Carnaval at the Sambadrome
I myself once thought carnaval was one big, disorganized, loud mess, to be avoided at all costs. I had no idea what a samba school was or what it represented. But when it slowly dawned on me how much like a Broadway musical the carnaval show was I sat up and took notice. (I always did love my Broadway musicals.) Before long I began to see beyond the skimpy costumes and the deafening percussion to the intricate, backstage details. I began to understand the strict rules that regulate the competition. (Yes, this "spectacle" is actually an  aggressively-fought competition.) And as I learned more and more about Rio's carnaval in particular, one personality jumped out front and center, the crucially important carnavalesco. It takes many talented people to stage a Broadway musical: a writer, a producer, a director, a set designer, a costume designer, an art director and a lighting director. But the carnavalesco — with a healthy dash of help — is the samba school's art-set-costume-lighting producer and director all in one.

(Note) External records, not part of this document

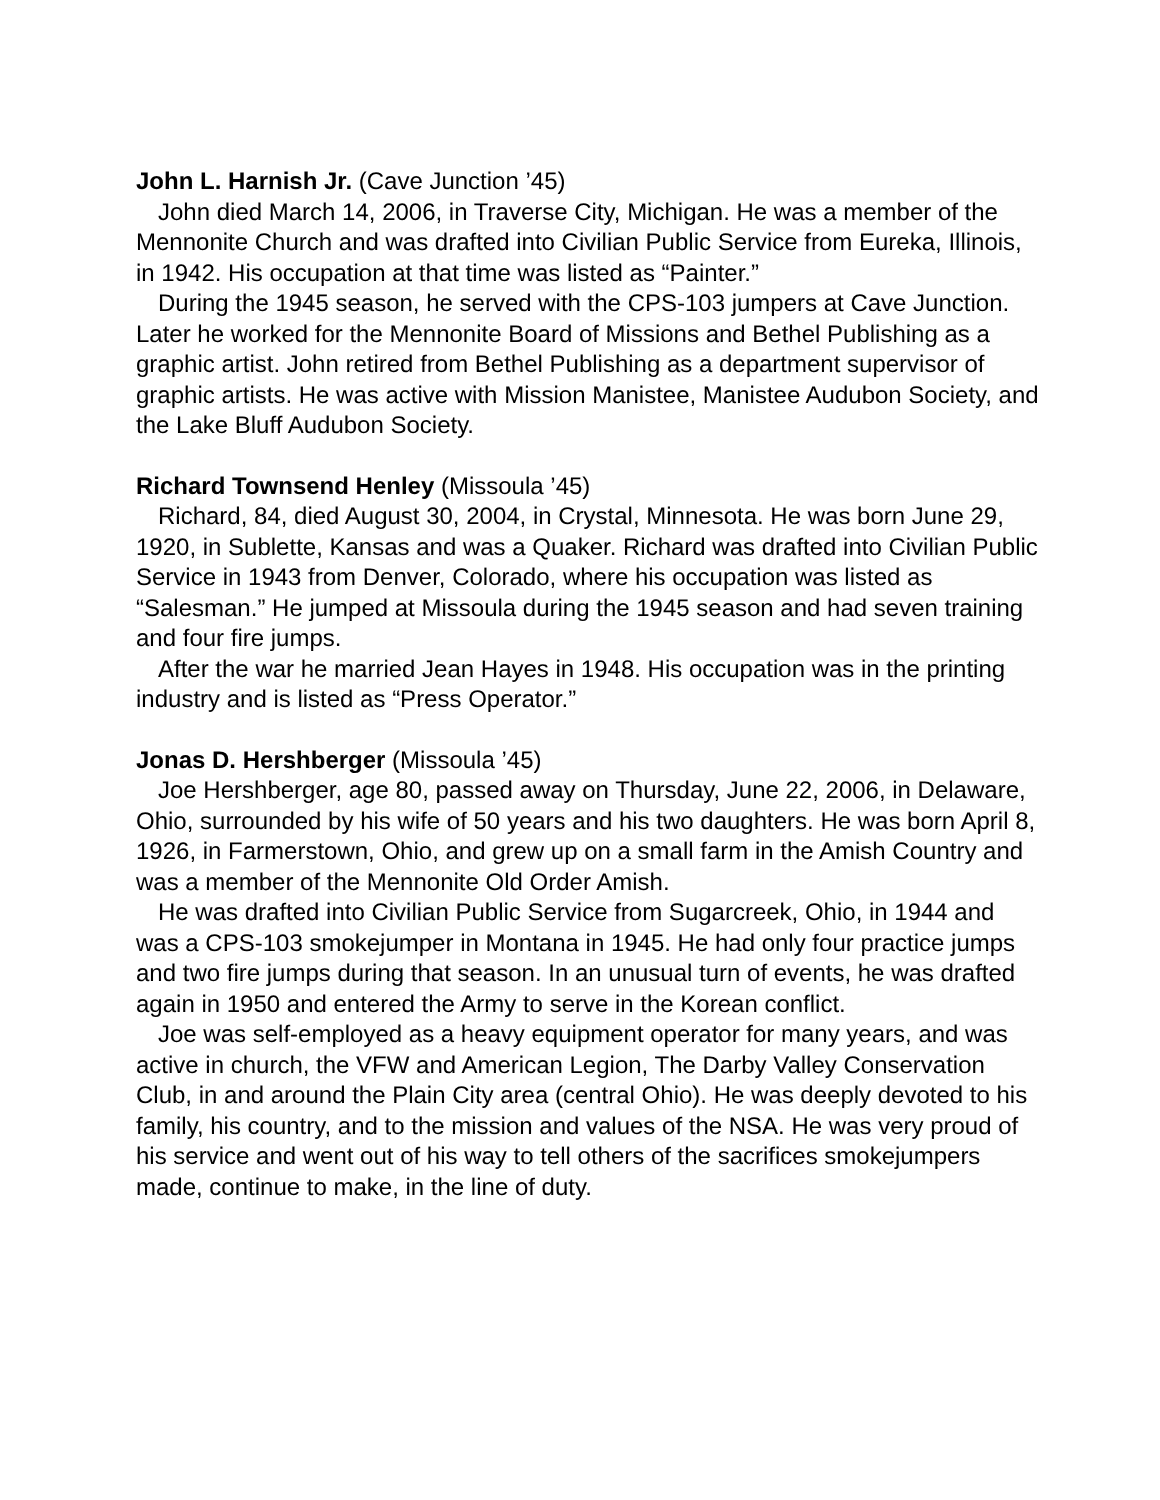John L. Harnish Jr. (Cave Junction ’45)
John died March 14, 2006, in Traverse City, Michigan. He was a member of the Mennonite Church and was drafted into Civilian Public Service from Eureka, Illinois, in 1942. His occupation at that time was listed as “Painter.”
During the 1945 season, he served with the CPS-103 jumpers at Cave Junction. Later he worked for the Mennonite Board of Missions and Bethel Publishing as a graphic artist. John retired from Bethel Publishing as a department supervisor of graphic artists. He was active with Mission Manistee, Manistee Audubon Society, and the Lake Bluff Audubon Society.
Richard Townsend Henley (Missoula ’45)
Richard, 84, died August 30, 2004, in Crystal, Minnesota. He was born June 29, 1920, in Sublette, Kansas and was a Quaker. Richard was drafted into Civilian Public Service in 1943 from Denver, Colorado, where his occupation was listed as “Salesman.” He jumped at Missoula during the 1945 season and had seven training and four fire jumps.
After the war he married Jean Hayes in 1948. His occupation was in the printing industry and is listed as “Press Operator.”
Jonas D. Hershberger (Missoula ’45)
Joe Hershberger, age 80, passed away on Thursday, June 22, 2006, in Delaware, Ohio, surrounded by his wife of 50 years and his two daughters. He was born April 8, 1926, in Farmerstown, Ohio, and grew up on a small farm in the Amish Country and was a member of the Mennonite Old Order Amish.
He was drafted into Civilian Public Service from Sugarcreek, Ohio, in 1944 and was a CPS-103 smokejumper in Montana in 1945. He had only four practice jumps and two fire jumps during that season. In an unusual turn of events, he was drafted again in 1950 and entered the Army to serve in the Korean conflict.
Joe was self-employed as a heavy equipment operator for many years, and was active in church, the VFW and American Legion, The Darby Valley Conservation Club, in and around the Plain City area (central Ohio). He was deeply devoted to his family, his country, and to the mission and values of the NSA. He was very proud of his service and went out of his way to tell others of the sacrifices smokejumpers made, continue to make, in the line of duty.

In the 1930s and 1940s the carnavalescos were usually amateur members of the samba schools they supported. They did the best they could and made up in enthusiasm what they lacked in professionalism. As for payment, they wouldn't accept one centavo. Nowadays? The highly-compensated and extremely professional carnavalesco can work as a hired gun for several samba schools in the course of his career. He's the one who comes up with the school's theme each year, researches it, develops how it is to be organized and presented, and who, along with a team of artists and designers, designs the characters, the costumes, and the accessories. The carnavalesco also works with engineers and architects to build the floats. On the night his school parades, the carnavalesco is responsible for getting all 4,000 or so participants costumed, assembled and down the runway without a hitch, and within the allotted 80 minutes.

Paulo Barros
I know I'm a Johnny-come-lately to carnaval, but my personal favorite carnavalesco is Paulo Barros, a former airline steward. He burst on the scene in 2004 and broke through years of sameness with his now-famous "DNA float," which used people instead of mechanical pieces to represent DNA particles. He went on to astonish the public the following year with jaw-dropping magic tricks no one could figure out, and the next year with heads that seemed to fall off shoulders, only to be replaced with a smile, over and over again. Paulo Barros doesn't always win, but he is always given a standing ovation by the public. And we can't wait to see what this most innovative carnavalesco has in store for this year's extravaganza. (Mind you, we'll be watching on television. I'm done with the Sambadrome.)